■ **PROBLEM STATEMENT**: Restate the entries word for word, omitting nothing.

■ **INPUT MATERIAL**:
==================================================
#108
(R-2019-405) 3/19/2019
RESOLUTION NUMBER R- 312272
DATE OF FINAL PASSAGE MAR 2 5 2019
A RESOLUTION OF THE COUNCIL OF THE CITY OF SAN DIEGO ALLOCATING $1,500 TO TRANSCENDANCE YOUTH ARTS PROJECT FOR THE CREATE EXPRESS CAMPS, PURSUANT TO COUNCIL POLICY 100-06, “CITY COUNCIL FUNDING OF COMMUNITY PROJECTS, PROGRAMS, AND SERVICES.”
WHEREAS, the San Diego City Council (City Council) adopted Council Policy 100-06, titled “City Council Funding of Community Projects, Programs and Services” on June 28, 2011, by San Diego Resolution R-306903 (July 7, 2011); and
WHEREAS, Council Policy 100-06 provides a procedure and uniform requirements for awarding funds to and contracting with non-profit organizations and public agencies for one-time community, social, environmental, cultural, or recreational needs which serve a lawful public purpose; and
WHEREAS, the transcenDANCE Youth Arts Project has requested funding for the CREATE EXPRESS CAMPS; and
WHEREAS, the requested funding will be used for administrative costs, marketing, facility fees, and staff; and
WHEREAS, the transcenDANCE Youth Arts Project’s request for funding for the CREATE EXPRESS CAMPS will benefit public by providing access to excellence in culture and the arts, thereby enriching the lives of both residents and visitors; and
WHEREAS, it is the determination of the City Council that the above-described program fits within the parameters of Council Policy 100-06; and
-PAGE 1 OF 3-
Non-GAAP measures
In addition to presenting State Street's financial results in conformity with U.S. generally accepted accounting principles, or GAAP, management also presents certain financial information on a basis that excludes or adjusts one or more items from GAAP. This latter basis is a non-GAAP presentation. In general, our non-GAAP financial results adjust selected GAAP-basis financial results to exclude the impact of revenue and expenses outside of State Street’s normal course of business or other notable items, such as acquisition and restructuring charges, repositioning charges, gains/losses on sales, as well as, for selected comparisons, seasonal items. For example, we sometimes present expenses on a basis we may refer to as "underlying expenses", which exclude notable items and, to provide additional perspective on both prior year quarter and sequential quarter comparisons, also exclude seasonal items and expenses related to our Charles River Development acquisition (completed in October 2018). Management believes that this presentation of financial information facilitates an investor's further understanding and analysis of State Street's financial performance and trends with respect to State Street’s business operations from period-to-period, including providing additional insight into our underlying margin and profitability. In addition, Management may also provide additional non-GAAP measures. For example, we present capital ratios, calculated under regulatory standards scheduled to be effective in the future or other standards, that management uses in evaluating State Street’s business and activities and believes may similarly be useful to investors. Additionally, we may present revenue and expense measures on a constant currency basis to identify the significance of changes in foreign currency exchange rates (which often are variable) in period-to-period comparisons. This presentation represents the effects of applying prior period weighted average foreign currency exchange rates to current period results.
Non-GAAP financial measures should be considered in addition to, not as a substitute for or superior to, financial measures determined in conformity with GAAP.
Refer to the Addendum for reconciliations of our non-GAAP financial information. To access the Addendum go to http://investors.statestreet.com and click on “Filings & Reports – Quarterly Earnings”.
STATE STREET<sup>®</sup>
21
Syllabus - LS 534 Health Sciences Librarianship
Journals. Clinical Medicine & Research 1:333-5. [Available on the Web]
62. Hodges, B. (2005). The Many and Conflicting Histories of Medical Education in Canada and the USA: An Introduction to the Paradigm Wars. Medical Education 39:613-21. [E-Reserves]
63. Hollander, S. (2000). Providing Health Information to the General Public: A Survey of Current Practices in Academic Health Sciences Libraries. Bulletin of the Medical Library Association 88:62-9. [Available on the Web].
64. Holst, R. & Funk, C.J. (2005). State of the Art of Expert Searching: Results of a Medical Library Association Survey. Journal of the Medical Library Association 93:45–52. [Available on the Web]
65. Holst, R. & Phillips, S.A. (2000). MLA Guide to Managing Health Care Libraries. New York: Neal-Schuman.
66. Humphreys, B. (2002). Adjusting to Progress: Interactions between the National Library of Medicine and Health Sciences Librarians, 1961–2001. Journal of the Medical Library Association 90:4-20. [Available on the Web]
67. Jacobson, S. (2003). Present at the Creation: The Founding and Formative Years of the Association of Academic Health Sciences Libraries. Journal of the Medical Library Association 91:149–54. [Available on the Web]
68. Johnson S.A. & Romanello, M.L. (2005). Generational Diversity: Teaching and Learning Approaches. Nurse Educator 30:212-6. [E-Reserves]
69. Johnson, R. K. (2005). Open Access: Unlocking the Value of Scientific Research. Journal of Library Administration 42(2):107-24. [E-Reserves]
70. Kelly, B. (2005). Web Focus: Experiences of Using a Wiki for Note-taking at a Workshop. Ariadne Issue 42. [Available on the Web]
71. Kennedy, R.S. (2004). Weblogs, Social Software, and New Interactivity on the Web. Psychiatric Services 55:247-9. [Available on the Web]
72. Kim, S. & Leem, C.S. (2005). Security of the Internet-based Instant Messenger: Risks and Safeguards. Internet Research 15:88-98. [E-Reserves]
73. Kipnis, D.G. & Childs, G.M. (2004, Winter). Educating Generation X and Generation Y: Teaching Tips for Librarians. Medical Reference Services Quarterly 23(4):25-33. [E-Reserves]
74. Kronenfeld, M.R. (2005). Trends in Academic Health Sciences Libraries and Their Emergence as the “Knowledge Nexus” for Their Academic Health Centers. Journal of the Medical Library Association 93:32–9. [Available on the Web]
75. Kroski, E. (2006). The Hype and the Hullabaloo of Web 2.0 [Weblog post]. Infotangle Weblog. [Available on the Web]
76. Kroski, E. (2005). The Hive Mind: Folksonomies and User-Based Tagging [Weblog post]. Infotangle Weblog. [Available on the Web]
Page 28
==================================================
■ **EXERCISE SOLUTION**:
#108
(R-2019-405) 3/19/2019
RESOLUTION NUMBER R- 312272
DATE OF FINAL PASSAGE MAR 2 5 2019
A RESOLUTION OF THE COUNCIL OF THE CITY OF SAN DIEGO ALLOCATING $1,500 TO TRANSCENDANCE YOUTH ARTS PROJECT FOR THE CREATE EXPRESS CAMPS, PURSUANT TO COUNCIL POLICY 100-06, “CITY COUNCIL FUNDING OF COMMUNITY PROJECTS, PROGRAMS, AND SERVICES.”
WHEREAS, the San Diego City Council (City Council) adopted Council Policy 100-06, titled “City Council Funding of Community Projects, Programs and Services” on June 28, 2011, by San Diego Resolution R-306903 (July 7, 2011); and
WHEREAS, Council Policy 100-06 provides a procedure and uniform requirements for awarding funds to and contracting with non-profit organizations and public agencies for one-time community, social, environmental, cultural, or recreational needs which serve a lawful public purpose; and
WHEREAS, the transcenDANCE Youth Arts Project has requested funding for the CREATE EXPRESS CAMPS; and
WHEREAS, the requested funding will be used for administrative costs, marketing, facility fees, and staff; and
WHEREAS, the transcenDANCE Youth Arts Project’s request for funding for the CREATE EXPRESS CAMPS will benefit public by providing access to excellence in culture and the arts, thereby enriching the lives of both residents and visitors; and
WHEREAS, it is the determination of the City Council that the above-described program fits within the parameters of Council Policy 100-06; and
-PAGE 1 OF 3-
Non-GAAP measures
In addition to presenting State Street's financial results in conformity with U.S. generally accepted accounting principles, or GAAP, management also presents certain financial information on a basis that excludes or adjusts one or more items from GAAP. This latter basis is a non-GAAP presentation. In general, our non-GAAP financial results adjust selected GAAP-basis financial results to exclude the impact of revenue and expenses outside of State Street’s normal course of business or other notable items, such as acquisition and restructuring charges, repositioning charges, gains/losses on sales, as well as, for selected comparisons, seasonal items. For example, we sometimes present expenses on a basis we may refer to as "underlying expenses", which exclude notable items and, to provide additional perspective on both prior year quarter and sequential quarter comparisons, also exclude seasonal items and expenses related to our Charles River Development acquisition (completed in October 2018). Management believes that this presentation of financial information facilitates an investor's further understanding and analysis of State Street's financial performance and trends with respect to State Street’s business operations from period-to-period, including providing additional insight into our underlying margin and profitability. In addition, Management may also provide additional non-GAAP measures. For example, we present capital ratios, calculated under regulatory standards scheduled to be effective in the future or other standards, that management uses in evaluating State Street’s business and activities and believes may similarly be useful to investors. Additionally, we may present revenue and expense measures on a constant currency basis to identify the significance of changes in foreign currency exchange rates (which often are variable) in period-to-period comparisons. This presentation represents the effects of applying prior period weighted average foreign currency exchange rates to current period results.
Non-GAAP financial measures should be considered in addition to, not as a substitute for or superior to, financial measures determined in conformity with GAAP.
Refer to the Addendum for reconciliations of our non-GAAP financial information. To access the Addendum go to http://investors.statestreet.com and click on “Filings & Reports – Quarterly Earnings”.
STATE STREET<sup>®</sup>
21
Syllabus - LS 534 Health Sciences Librarianship
Journals. Clinical Medicine & Research 1:333-5. [Available on the Web]
62. Hodges, B. (2005). The Many and Conflicting Histories of Medical Education in Canada and the USA: An Introduction to the Paradigm Wars. Medical Education 39:613-21. [E-Reserves]
63. Hollander, S. (2000). Providing Health Information to the General Public: A Survey of Current Practices in Academic Health Sciences Libraries. Bulletin of the Medical Library Association 88:62-9. [Available on the Web].
64. Holst, R. & Funk, C.J. (2005). State of the Art of Expert Searching: Results of a Medical Library Association Survey. Journal of the Medical Library Association 93:45–52. [Available on the Web]
65. Holst, R. & Phillips, S.A. (2000). MLA Guide to Managing Health Care Libraries. New York: Neal-Schuman.
66. Humphreys, B. (2002). Adjusting to Progress: Interactions between the National Library of Medicine and Health Sciences Librarians, 1961–2001. Journal of the Medical Library Association 90:4-20. [Available on the Web]
67. Jacobson, S. (2003). Present at the Creation: The Founding and Formative Years of the Association of Academic Health Sciences Libraries. Journal of the Medical Library Association 91:149–54. [Available on the Web]
68. Johnson S.A. & Romanello, M.L. (2005). Generational Diversity: Teaching and Learning Approaches. Nurse Educator 30:212-6. [E-Reserves]
69. Johnson, R. K. (2005). Open Access: Unlocking the Value of Scientific Research. Journal of Library Administration 42(2):107-24. [E-Reserves]
70. Kelly, B. (2005). Web Focus: Experiences of Using a Wiki for Note-taking at a Workshop. Ariadne Issue 42. [Available on the Web]
71. Kennedy, R.S. (2004). Weblogs, Social Software, and New Interactivity on the Web. Psychiatric Services 55:247-9. [Available on the Web]
72. Kim, S. & Leem, C.S. (2005). Security of the Internet-based Instant Messenger: Risks and Safeguards. Internet Research 15:88-98. [E-Reserves]
73. Kipnis, D.G. & Childs, G.M. (2004, Winter). Educating Generation X and Generation Y: Teaching Tips for Librarians. Medical Reference Services Quarterly 23(4):25-33. [E-Reserves]
74. Kronenfeld, M.R. (2005). Trends in Academic Health Sciences Libraries and Their Emergence as the “Knowledge Nexus” for Their Academic Health Centers. Journal of the Medical Library Association 93:32–9. [Available on the Web]
75. Kroski, E. (2006). The Hype and the Hullabaloo of Web 2.0 [Weblog post]. Infotangle Weblog. [Available on the Web]
76. Kroski, E. (2005). The Hive Mind: Folksonomies and User-Based Tagging [Weblog post]. Infotangle Weblog. [Available on the Web]
Page 28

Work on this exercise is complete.